======== Reading passage
Brian Bromberg: Behind the Beats

Updated: Jun 12, 2021

Each week we'll take you 'Behind the Beats' to learn more about the artists that play on our airwaves. This week: Brian Bromberg.

“Walking On Sunshine” is such a classic, feel good tune. What inspired you to jazz it up?

I guess I’m a sucker for feel-good songs! I have recorded a few other feel-good cover songs in my career, like September from Earth Wind and Fire, and Does Anybody Really Know What Time It Is, by Chicago. Walking On Sunshine is another one of those feel-good, positive energy songs with such a great hook and melodic content. To me, songs like this are no-brainers as they were all major smash hits that people all over the world know instantly when they hear them. Perfect for Smooth Jazz where sometimes artists identity is tough with instrumental music, but a great song that everyone knows, get’s your attention immediately, and you are singing along with it the first time you hear it! Plus, from an arranger/producer point of view, I love the challenge of taking songs from different genres and making them work for Smooth Jazz in an authentic way, that’s fun to do!


How was it working with Dave Koz?

Dave was great to work with! I have known Dave since he was the sax player in the Jeff Lorber band back in 1948! We’ve done little things together over the years but never a real track together on a CD. He played his butt off on it! I hope we can do some more together down the line and maybe even do it live together, that would be awesome! His energy is fantastic and infectious.


I understand you just released a music video for the single as well….

Actually, it is coming out this week! It was a trip to do because of Covid-19 and social distancing, but the video looks great and is a lot of fun. It’s cool because I play three different types of basses on the track on the CD, so I had to shoot three different videos of me playing the three different bass parts, so what you hear and see is the same thing. Tom Zink, the keyboard player in my band is also a fantastic video editor. He did the Walking On Sunshine video as well as two videos from my Holiday CD that came out this past year. Celebrate Me Home, and Let It Snow. Both those videos came out great, and again all shot during the Covid-19 lockdown.
================
======== Data shown
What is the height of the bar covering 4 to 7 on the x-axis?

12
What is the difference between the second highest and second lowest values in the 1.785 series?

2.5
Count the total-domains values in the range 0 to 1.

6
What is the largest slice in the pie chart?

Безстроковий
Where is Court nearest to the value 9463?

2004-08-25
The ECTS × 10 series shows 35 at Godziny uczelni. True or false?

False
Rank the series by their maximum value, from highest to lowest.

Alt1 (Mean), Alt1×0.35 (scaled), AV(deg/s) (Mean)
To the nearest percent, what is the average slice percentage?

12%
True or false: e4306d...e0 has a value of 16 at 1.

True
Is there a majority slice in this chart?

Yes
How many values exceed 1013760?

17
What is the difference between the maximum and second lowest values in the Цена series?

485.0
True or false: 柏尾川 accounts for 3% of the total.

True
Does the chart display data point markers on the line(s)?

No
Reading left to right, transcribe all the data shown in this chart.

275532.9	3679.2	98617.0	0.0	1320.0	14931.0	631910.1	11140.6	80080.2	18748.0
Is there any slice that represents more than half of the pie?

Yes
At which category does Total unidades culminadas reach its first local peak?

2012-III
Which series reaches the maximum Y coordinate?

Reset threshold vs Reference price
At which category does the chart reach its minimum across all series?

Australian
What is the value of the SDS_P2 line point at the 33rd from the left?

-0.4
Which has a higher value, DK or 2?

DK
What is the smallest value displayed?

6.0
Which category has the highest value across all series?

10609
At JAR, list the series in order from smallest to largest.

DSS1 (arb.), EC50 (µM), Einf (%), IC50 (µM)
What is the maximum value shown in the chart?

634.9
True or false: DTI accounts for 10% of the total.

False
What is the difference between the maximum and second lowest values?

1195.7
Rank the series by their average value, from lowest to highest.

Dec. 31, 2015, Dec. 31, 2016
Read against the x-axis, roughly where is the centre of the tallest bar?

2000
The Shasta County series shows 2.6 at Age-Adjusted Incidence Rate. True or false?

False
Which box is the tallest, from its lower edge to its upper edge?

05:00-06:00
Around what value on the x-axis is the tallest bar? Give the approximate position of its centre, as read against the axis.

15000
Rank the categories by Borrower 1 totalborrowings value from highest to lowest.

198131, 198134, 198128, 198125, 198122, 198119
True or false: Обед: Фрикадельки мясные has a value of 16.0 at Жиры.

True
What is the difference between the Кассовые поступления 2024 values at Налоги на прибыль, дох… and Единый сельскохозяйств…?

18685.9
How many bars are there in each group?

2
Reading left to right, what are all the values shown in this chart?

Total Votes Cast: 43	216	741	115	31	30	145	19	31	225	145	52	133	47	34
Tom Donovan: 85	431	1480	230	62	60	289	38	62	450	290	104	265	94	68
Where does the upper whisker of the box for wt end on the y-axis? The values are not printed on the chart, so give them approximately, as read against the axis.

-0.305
================
Set down, word for word, the passage of the Brian Bromberg interview that begins with the words containing "Each week we'll" and ends with "jazz it up?".

Each week we'll take you 'Behind the Beats' to learn more about the artists that play on our airwaves. This week: Brian Bromberg.

“Walking On Sunshine” is such a classic, feel good tune. What inspired you to jazz it up?